Wichtig ist dabei, dass das Objekt an einem bekannten Ort liegt, den der Dackel bereits betreten hat, und dass möglichst keine äußeren Störungen auftreten. Wird das Objekt zwischendurch zb durch Spaziergänger oder andere Hunde entfernt, entsteht unnötige Verunsicherung. Gerade bei Memory-Übungen ist eine verlässliche Erfolgsverknüpfung entscheidend.

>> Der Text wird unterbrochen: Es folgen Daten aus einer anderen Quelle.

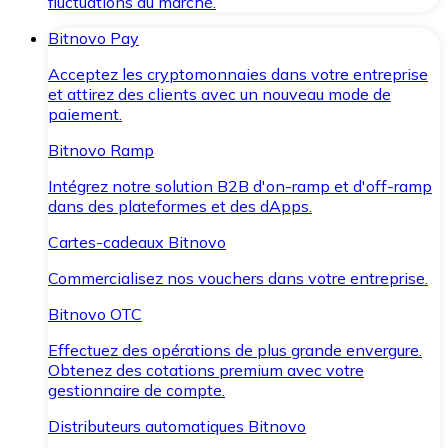
fluctuations du marché.
Bitnovo Pay
Acceptez les cryptomonnaies dans votre entreprise
et attirez des clients avec un nouveau mode de
paiement.
Bitnovo Ramp
Intégrez notre solution B2B d'on-ramp et d'off-ramp
dans des plateformes et des dApps.
Cartes-cadeaux Bitnovo
Commercialisez nos vouchers dans votre entreprise.
Bitnovo OTC
Effectuez des opérations de plus grande envergure.
Obtenez des cotations premium avec votre
gestionnaire de compte.
Distributeurs automatiques Bitnovo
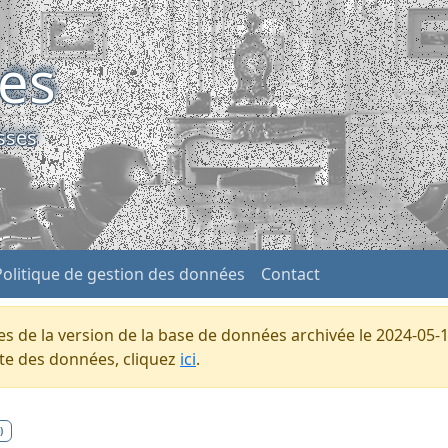
ses
sses
Politique de gestion des données
Contact
s de la version de la base de données archivée le 2024-05-1
ente des données, cliquez
ici
.
)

Richtig aufgebaut stärkt das Memory nicht das Erinnerungsvermögen, sondern das Vertrauen in das Kommando. Der Dackel lernt, sich auch dann entschlossen nach vorne zu bewegen, wenn der Sinn der Aufgabe nicht sofort klar ist. Dieses Vertrauen ist eine zentrale Voraussetzung für ein stabiles, selbstbewusstes Voran auf größerer Distanz.

 

Der Grundstein für ein gutes „Voran“ ist gelegt

 

Mit den beschriebenen Übungen ist das Voran für die Begleithundeprüfung oder ähnlichen Einsteigerprüfungen vollständig abgedeckt. Ziel dieser Basisausbildung ist ein sicherer, zügiger und klarer Lauf nach vorne, auf den sich der Dackel verlassen kann und der ohne Unsicherheit ausgeführt wird. Dafür braucht es keine komplexen Varianten und keine hohe technische Ausarbeitung.

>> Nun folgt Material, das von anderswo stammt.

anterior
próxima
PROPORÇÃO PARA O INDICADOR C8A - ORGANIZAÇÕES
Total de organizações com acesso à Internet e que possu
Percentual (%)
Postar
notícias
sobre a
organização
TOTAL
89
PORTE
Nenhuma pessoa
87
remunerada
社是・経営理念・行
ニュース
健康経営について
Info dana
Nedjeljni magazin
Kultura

Das Voran lässt sich in der Arbeit mit dem Dackel theoretisch beliebig weiter ausbauen. In der jagdlichen Ausbildung, im Apportiertraining oder in spezialisierten Arbeitsformen kommen zusätzliche Anforderungen hinzu, etwa Richtungsarbeit, Distanzkontrolle oder das gezielte Arbeiten ohne sichtbares Ziel. Diese Inhalte gehen jedoch über das hinaus, was für eine Basiserziehung sinnvoll und notwendig ist.

Entscheidend ist nicht die Vielfalt der Übungen, sondern die Klarheit, Sicherheit und Verlässlichkeit des Vorans. Darauf lässt sich bei Bedarf jederzeit weiter aufbauen.